[[ Excerpt provided, beginning ]]

Chronic Pain after Breast Surgery is Very Common

Professor Henry Kehlet is a Danish surgeon and an innovative researcher. He has done pioneering work investigating chronic (long term) pain after surgery. It turns out that many major surgical procedures cause pain that is long-lived, that is, persists beyond 4- 6 weeks or so. This phenomenon is mostly ignored in pre-surgery discussions between surgeons and their patients and can significantly decrease quality of life after otherwise successful surgical procedures.

A November 11 study in JAMA by Kehlet and his colleagues has found that nearly half of all women treated for breast cancer have pain 1 to 3 years afterwards and in half of these women the pain is moderate or severe. The results were based on a nationwide survey in Denmark that achieved an amazing 87% response rate.

Pain after breast surgery is experienced mostly in the area of the breast itself and can be accompanied by numbness and pins and needles. It is most likely a form of neuropathic pain, related to injury of the intercostobrachial nerve.

Women younger than 40 were more likely to have pain, as were those who received radiation treatment for their cancer or had lymph nodes removed from the axilla (armpit). Chemotherapy did not contribute to an increased incidence of pain.

[[ Excerpt provided, end ]]

- Assigned task A: In the article on chronic pain after breast surgery, what response rate did the Danish nationwide survey achieve?
- Assigned task B: Please continue the article on chronic pain after breast surgery, picking up after its final sentence.

[[ Data listing, beginning ]]

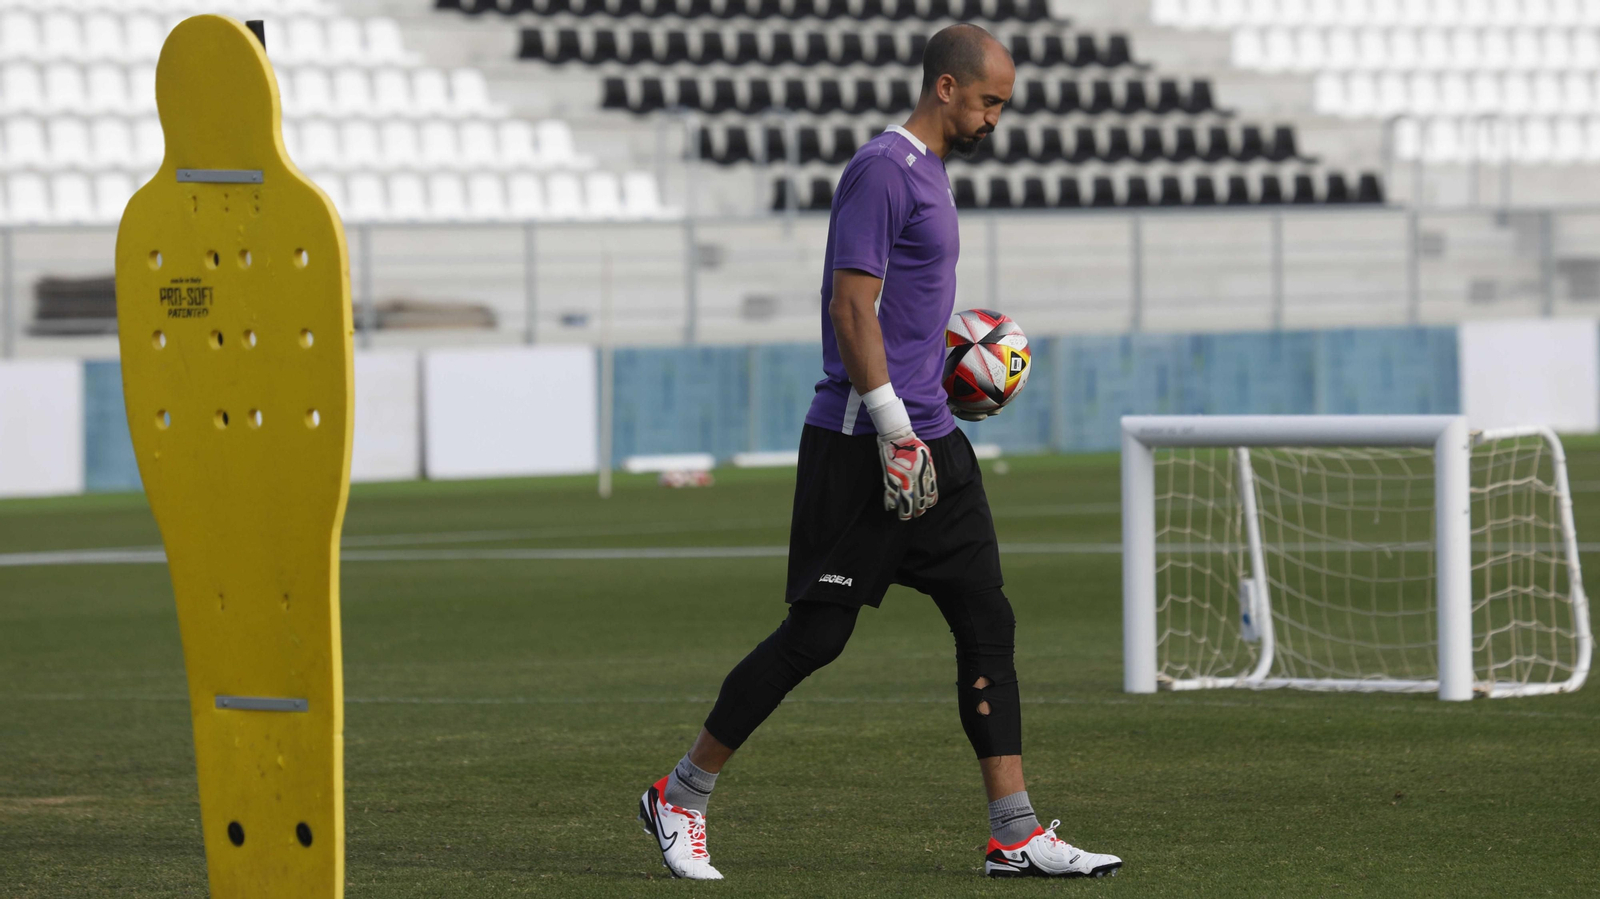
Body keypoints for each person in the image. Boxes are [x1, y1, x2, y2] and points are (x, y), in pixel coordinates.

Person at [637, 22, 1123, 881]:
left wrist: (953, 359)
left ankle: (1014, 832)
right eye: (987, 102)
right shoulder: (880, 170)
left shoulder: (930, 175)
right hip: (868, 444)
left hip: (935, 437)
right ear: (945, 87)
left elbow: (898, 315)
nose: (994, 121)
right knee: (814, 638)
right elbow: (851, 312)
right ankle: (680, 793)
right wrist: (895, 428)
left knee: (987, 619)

[[ Data listing, end ]]
[[ Data listing, beginning ]]

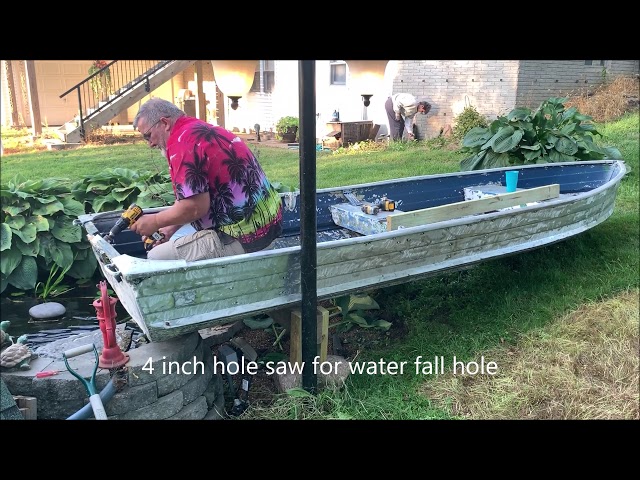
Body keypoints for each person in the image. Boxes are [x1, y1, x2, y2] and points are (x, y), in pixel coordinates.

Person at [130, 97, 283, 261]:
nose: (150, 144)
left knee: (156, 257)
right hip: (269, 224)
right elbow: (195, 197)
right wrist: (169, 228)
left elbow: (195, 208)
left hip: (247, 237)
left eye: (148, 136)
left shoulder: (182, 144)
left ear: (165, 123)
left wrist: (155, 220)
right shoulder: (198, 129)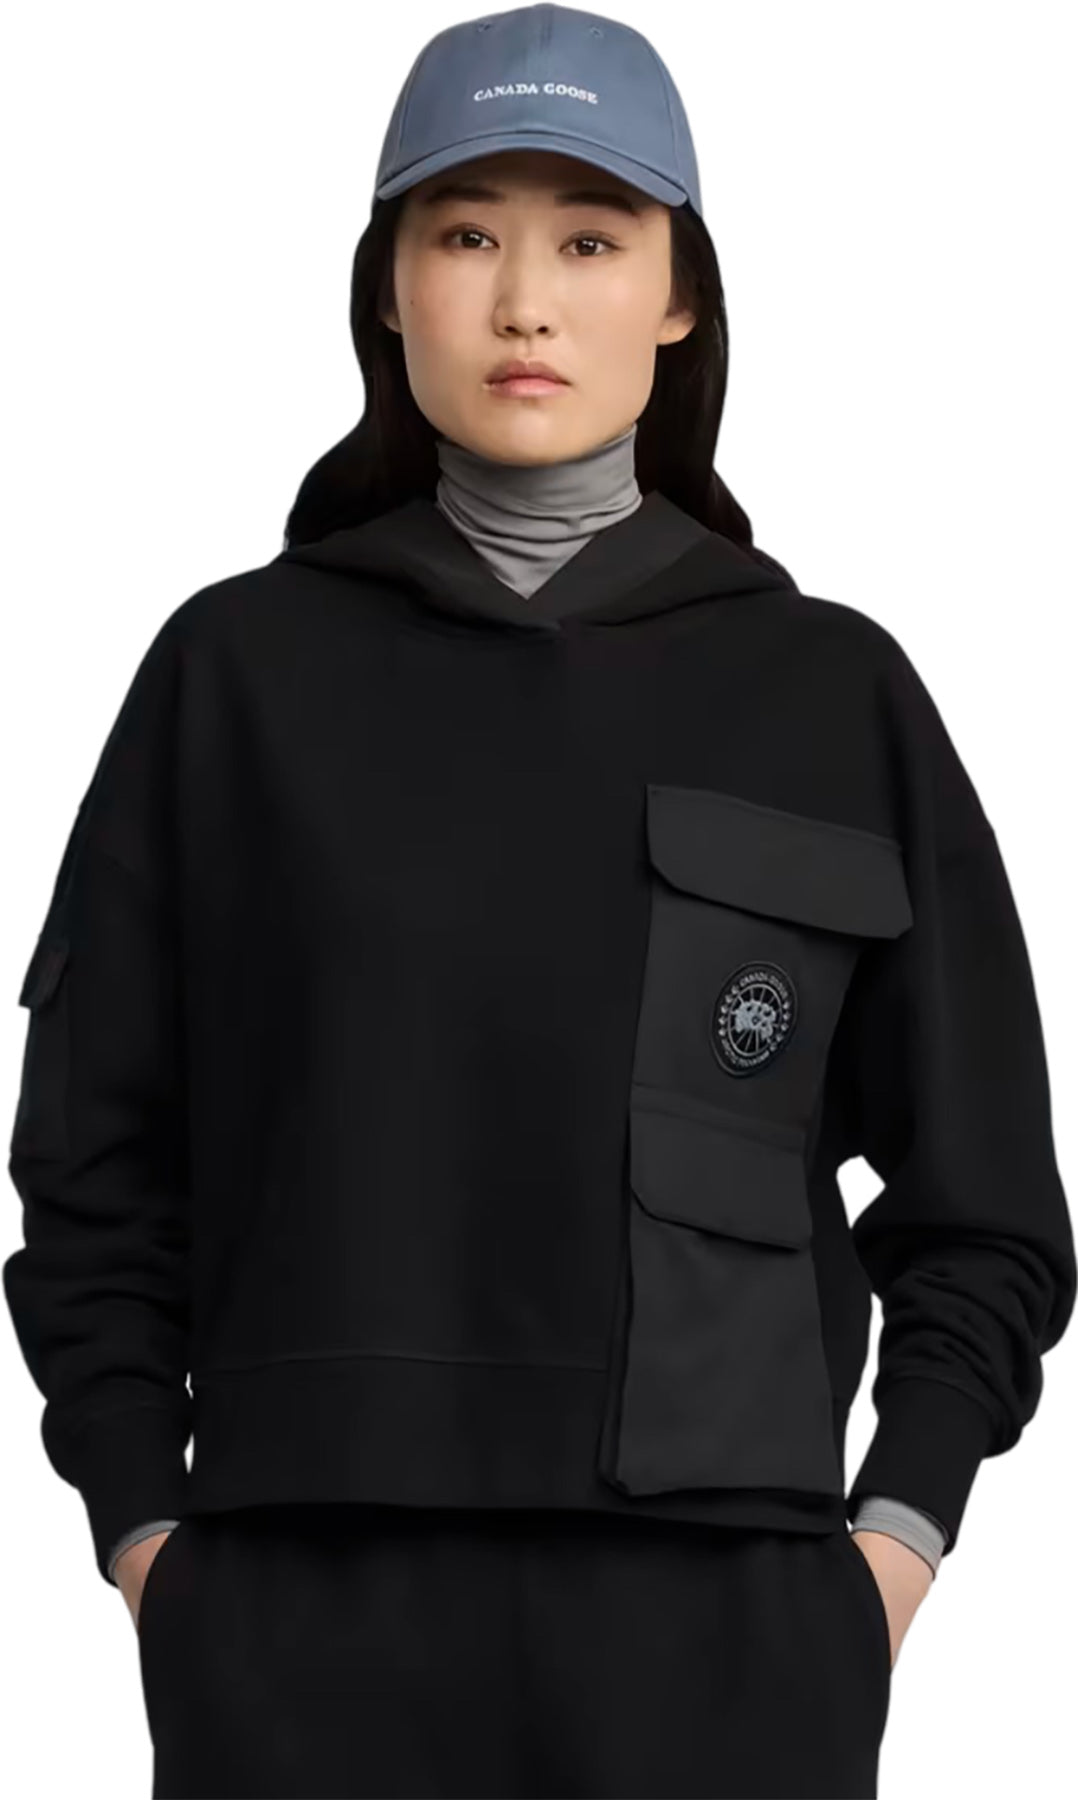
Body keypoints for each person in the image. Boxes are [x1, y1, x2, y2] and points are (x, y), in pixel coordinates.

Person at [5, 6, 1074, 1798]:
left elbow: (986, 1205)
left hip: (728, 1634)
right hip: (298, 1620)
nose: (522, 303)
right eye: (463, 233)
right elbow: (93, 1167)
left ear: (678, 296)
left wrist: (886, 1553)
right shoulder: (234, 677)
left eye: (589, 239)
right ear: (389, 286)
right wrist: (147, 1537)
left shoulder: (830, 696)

[[ Data listing, end ]]

- Task answer A: 87%

- Task answer B:
What Can Be Done to Prevent Chronic Pain?

There are no definitive solutions yet to this problem. Surgical techniques that pay special attention to avoiding injury to the intercostobrachial nerve should help.

There has been some limited success in reducing pain, in small studies, with the use of various anesthetic techniques (paravertebral blocks) and with analgesic medications given as part of the anesthetic “cocktail” (for example: ketamine, gabapentin, capsaicin, steroids). Pre-surgery pain, psychosocial and genetic factors may also be important but obviously can’t easily be altered.

Interestingly, paravertebral blocks have been found in at least one study to improve the rate of survival from breast cancer. I’ll discuss this in a later post.